He was a Navy veteran who served during the 1950’s and 1960’s; most notably on the USS Triton submarine completing the 1st underwater circumnavigation of the world.
He is survived by his wife, Beverly Jones; daughter Mary Taulbee and husband Mark; son Charles “Bud” Jones and wife Kierra; daughter Patty Horton and husband Gene; daughter Sharon Allen and husband Mckinley; sister Helen Figley; grandchildren – Christopher Taulbee, Richard Taulbee, Justin Taulbee, Kristen Ainslee, Robert Allen, Kaitlin Allen, Molly Horton, Jack Horton and 4 great-grandchildren along with his many other family and friends.
A private memorial will be held with the final burial at the North Carolina Veterans Cemetery in Black Mountain. Western North Carolina Mortuary Service will assist the family.

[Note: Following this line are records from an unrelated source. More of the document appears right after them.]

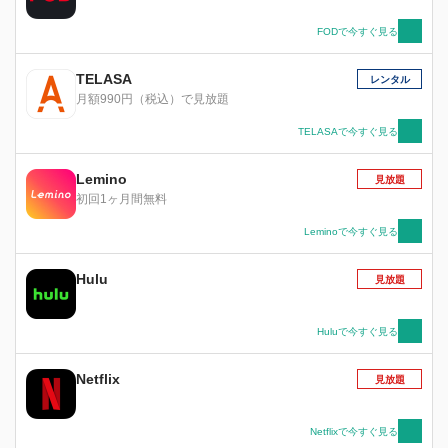
FODで今すぐ見る
TELASA
レンタル
月額990円（税込）で見放題
TELASAで今すぐ見る
Lemino
見放題
初回1ヶ月間無料
Leminoで今すぐ見る
Hulu
見放題
Huluで今すぐ見る
Netflix
見放題
Netflixで今すぐ見る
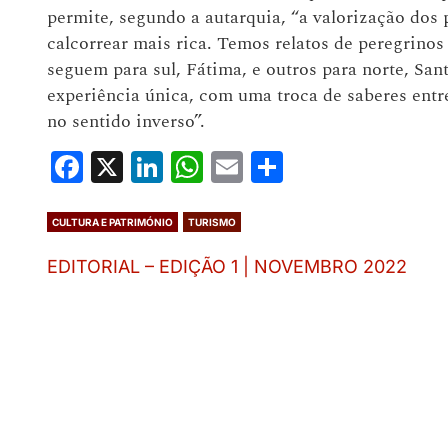
permite, segundo a autarquia, “a valorização dos 
calcorrear mais rica. Temos relatos de peregrino
seguem para sul, Fátima, e outros para norte, San
experiência única, com uma troca de saberes entr
no sentido inverso”.
Facebook
X
LinkedIn
WhatsApp
Email
Share
CULTURA E PATRIMÓNIO
TURISMO
EDITORIAL – EDIÇÃO 1 | NOVEMBRO 2022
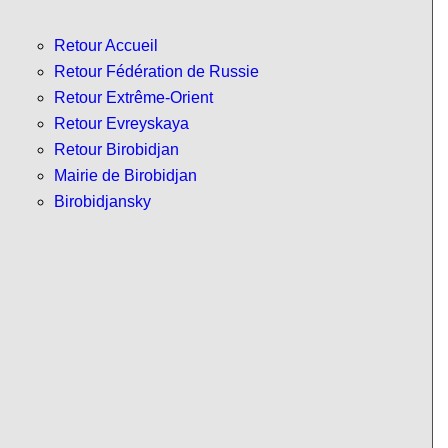
Retour Accueil
Retour Fédération de Russie
Retour Extrême-Orient
Retour Evreyskaya
Retour Birobidjan
Mairie de Birobidjan
Birobidjansky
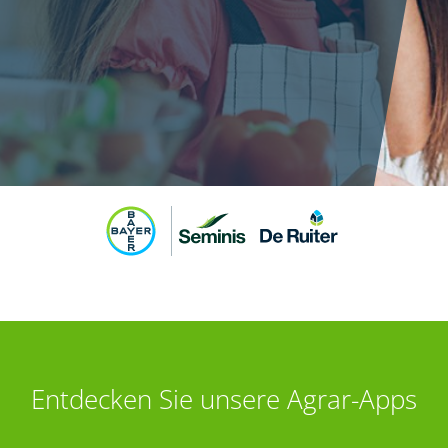
Entdecken Sie unsere Agrar-Apps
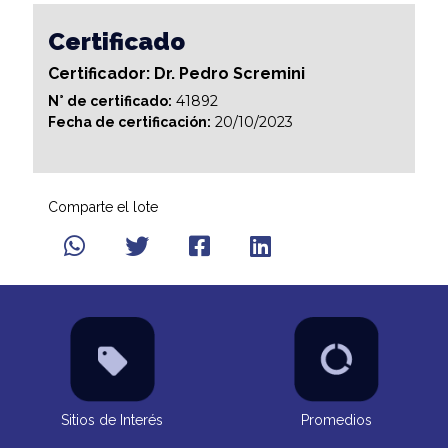
Certificado
Certificador: Dr. Pedro Scremini
41892
N° de certificado:
20/10/2023
Fecha de certificación:
Comparte el lote
Sitios de Interés
Promedios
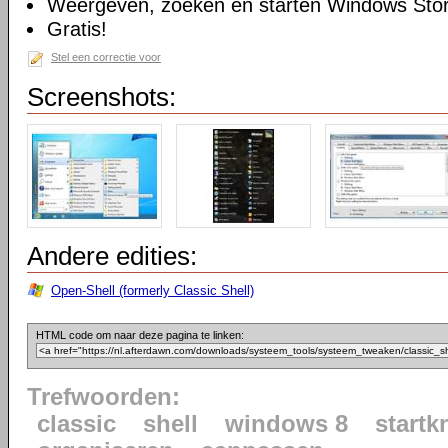
Weergeven, zoeken en starten Windows Sto
Gratis!
Stel een correctie voor
Screenshots:
Andere edities:
Open-Shell (formerly Classic Shell)
HTML code om naar deze pagina te linken:
Trefwoorden:
classic
shell
windows 8
startk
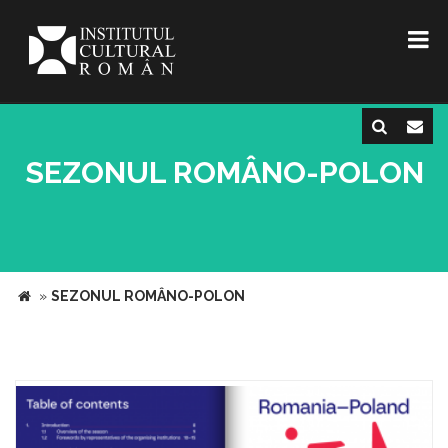
SEZONUL ROMÂNO-POLON
»
SEZONUL ROMÂNO-POLON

Best Moment Triton put to sea on her shakedown cruise on 15 February 1960, bound for the South Atlantic. She arrived in the middle Atlantic off St. Peter and St. Paul Rocks on 24 February to commence a history-making voyage. Having remained submerged since her departure from the east coast, Triton continued on south towards Cape Horn, rounded the tip of South America, and headed west across the Pacific. After transiting the Philippine and Indonesian archipelagos and crossing the Indian Ocean, she rounded the Cape of Good Hope and arrived off the St. Peter and Paul Rocks on 10 April—60 days and 21 hours after departing the mid-ocean landmark. Only once did her sail break the surface of the sea, when she transferred a sick sailor to Macon (CA-132) off Montevideo, Uruguay, on 6 March. She arrived back at Groton, Connecticut, on 10 May, having completed the first submerged circumnavigation of the earth.

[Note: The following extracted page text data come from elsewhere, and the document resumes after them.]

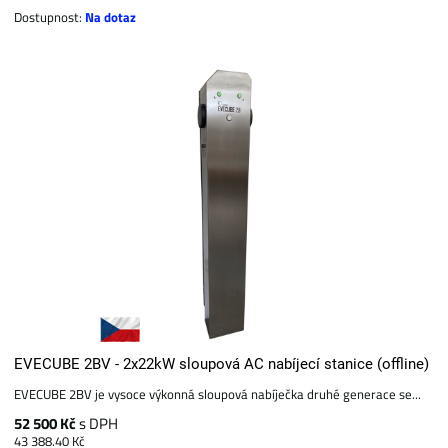
Dostupnost:
Na dotaz
EVECUBE 2BV - 2x22kW sloupová AC nabíjecí stanice (offline)
EVECUBE 2BV je vysoce výkonná sloupová nabíječka druhé generace se...
52 500 Kč
s DPH
43 388.40 Kč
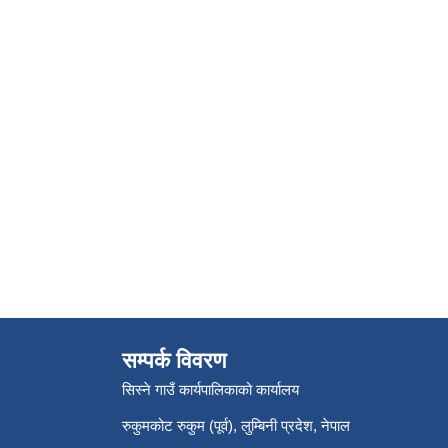
सम्पर्क विवरण
सिस्ने गाउँ कार्यपालिकाको कार्यालय
रुकुमकोट रुकुम (पूर्व), लुम्बिनी प्रदेश, नेपाल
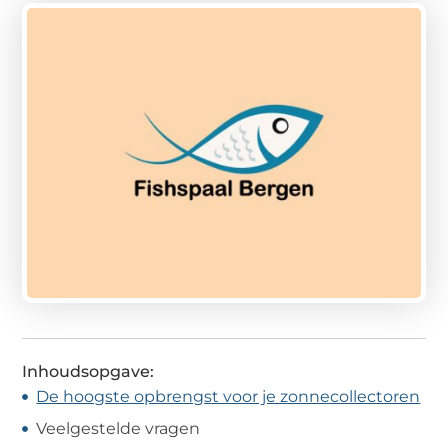
Inhoudsopgave:
De hoogste opbrengst voor je zonnecollectoren
Veelgestelde vragen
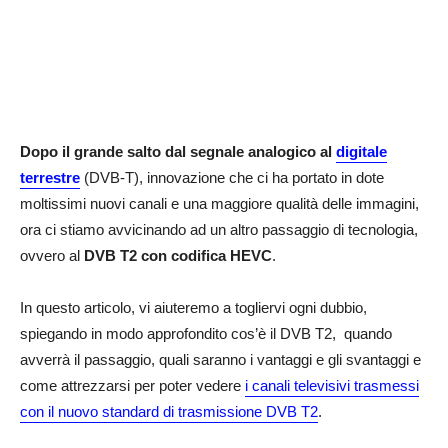
Dopo il grande salto dal segnale analogico al
digitale
terrestre
(DVB-T), innovazione che ci ha portato in dote
moltissimi nuovi canali e una maggiore qualità delle immagini,
ora ci stiamo avvicinando ad un altro passaggio di tecnologia,
ovvero al
DVB T2 con codifica HEVC
.
In questo articolo, vi aiuteremo a togliervi ogni dubbio,
spiegando in modo approfondito cos’è il DVB T2, quando
avverrà il passaggio, quali saranno i vantaggi e gli svantaggi e
come attrezzarsi per poter vedere
i canali televisivi trasmessi
con il nuovo standard di trasmissione DVB T2
.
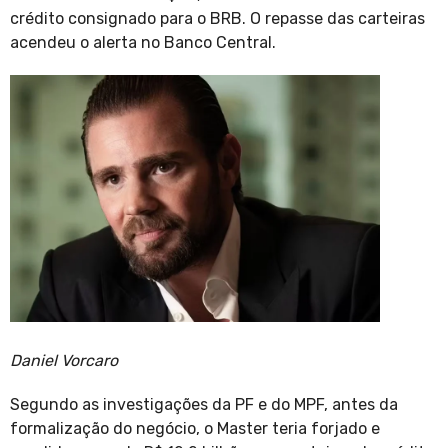
crédito consignado para o BRB. O repasse das carteiras
acendeu o alerta no Banco Central.
Daniel Vorcaro
Segundo as investigações da PF e do MPF, antes da
formalização do negócio, o Master teria forjado e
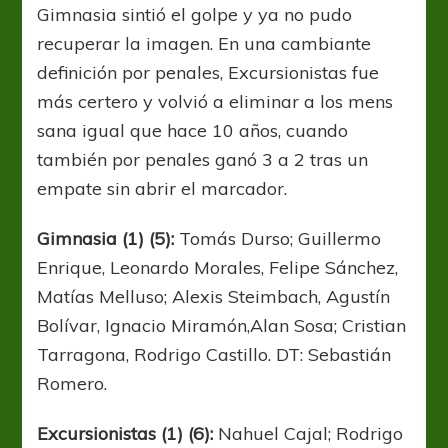
Gimnasia sintió el golpe y ya no pudo
recuperar la imagen. En una cambiante
definición por penales, Excursionistas fue
más certero y volvió a eliminar a los mens
sana igual que hace 10 años, cuando
también por penales ganó 3 a 2 tras un
empate sin abrir el marcador.
Gimnasia (1) (5):
Tomás Durso; Guillermo
Enrique, Leonardo Morales, Felipe Sánchez,
Matías Melluso; Alexis Steimbach, Agustín
Bolívar, Ignacio Miramón,Alan Sosa; Cristian
Tarragona, Rodrigo Castillo. DT: Sebastián
Romero.
Excursionistas (1) (6):
Nahuel Cajal; Rodrigo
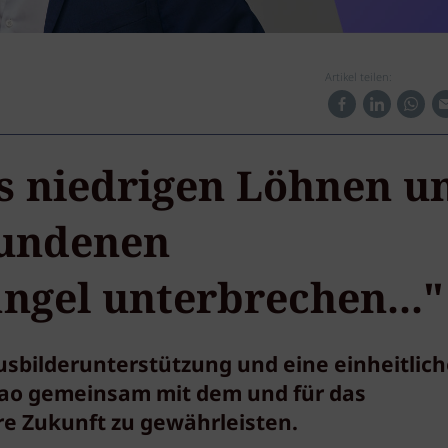
Artikel teilen:
us niedrigen Löhnen u
undenen
ngel unterbrechen..."
usbilderunterstützung und eine einheitlich
Kao gemeinsam mit dem und für das
e Zukunft zu gewährleisten.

Triton's globe-girdling cruise proved invaluable to the United States. Politically, it enhanced the nation's prestige. From an operational viewpoint, the cruise demonstrated the great submerged endurance and sustained high-speed transit capabilities of the first generation of nuclear-powered submarines. Moreover, during the voyage, the submarine collected reams of oceanographic data. At the cruise's conclusion, Triton received the Presidential Unit Citation and Captain Beach received the Legion of Merit from President Dwight D. Eisenhower.